I was at the back of the wagon bed, to which I had retreated, drawing back along the central bar, to distance myself from the Gorean scrutiny of the unexpected, offensive intruder.

I hated him.

I wondered what it would be, to have his collar on my neck. I knew it would be easy enough to put there.

I recalled he had stood between me and the beast nights ago, in the market of Cestias. It was fortunate for him that he had not been slain. What had he been doing there? I smiled to myself. He might have followed me there, as a man might follow a slave. If he were tangled in the coils of my beauty, such as it might be, fastened there, he might prove to be the slave and I the mistress! Much power I knew could reside within a collar. Have not Ubars succumbed to the smile of a kajira? I could taunt and torment him, I suspected, if I were clever, to my heart’s content. As long as he did not own me, I could enact a girl’s vengeance on the hapless tarsk. I reminded myself that I despised him, that I loathed him. I was sure I could make him suffer. But then I wondered what might be the feel of his bracelets on my wrists. If he were kind enough to bracelet my hands before my body I might, when no one was about, lift them to my lips and kiss them.
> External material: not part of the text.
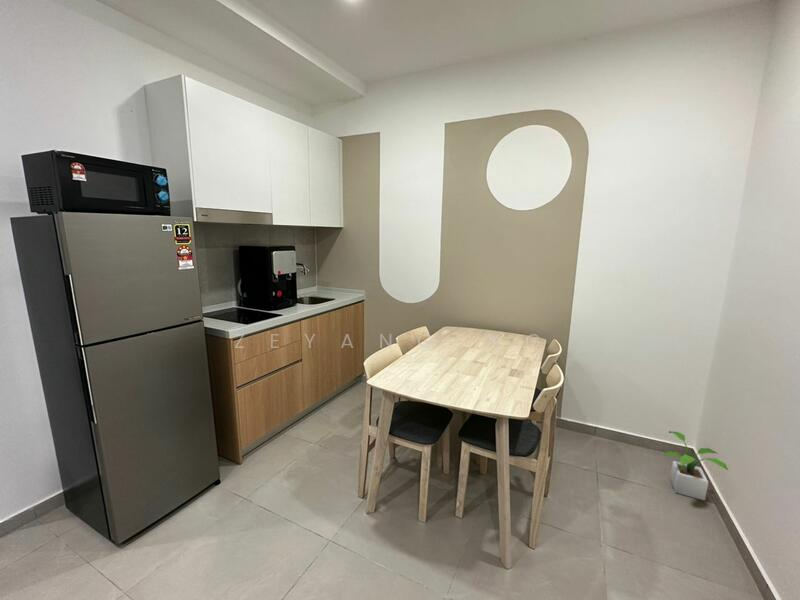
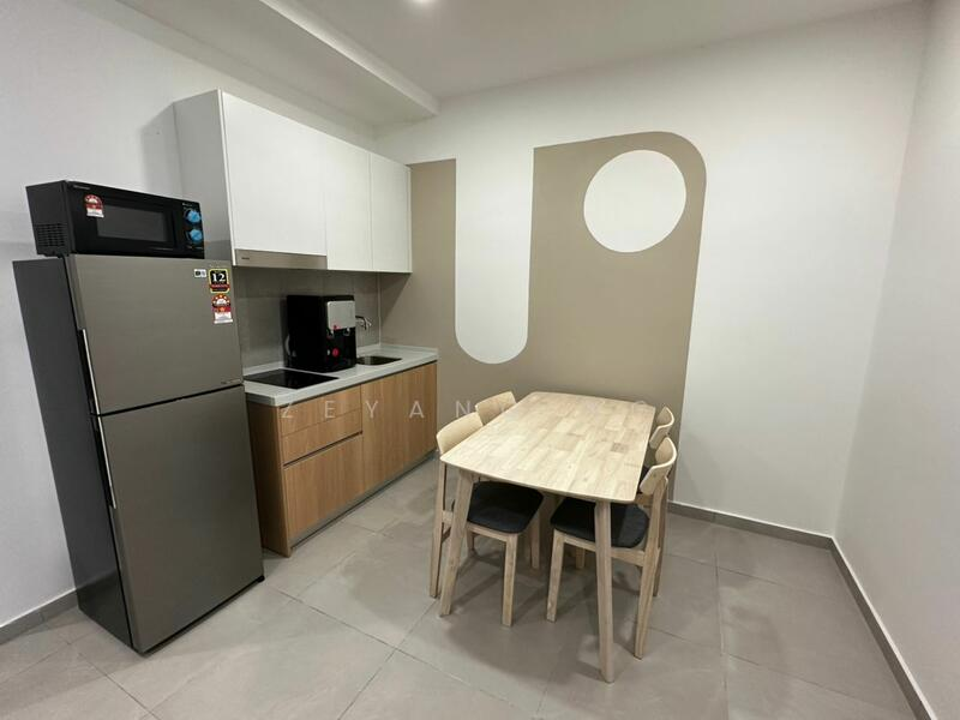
- potted plant [663,430,729,502]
Strange, I thought, how a woman can desire to be owned, and helplessly so.

“Girl,” he said.

“Master?” I said.

“The air, and light, is better forward, and there is not much dust.”

The countryside was beautiful, mostly meadows. The road stretched ahead, a gleaming line between hills, beyond the first large-wheeled, lumbering wagon, that of the Lady Bina, and, perhaps Lord Grendel, a road, I learned, of layers of fitted stone blocks, feet deep. Like the Viktel Aria, the road was designed not to last some years, or a decade, but centuries, even millennia.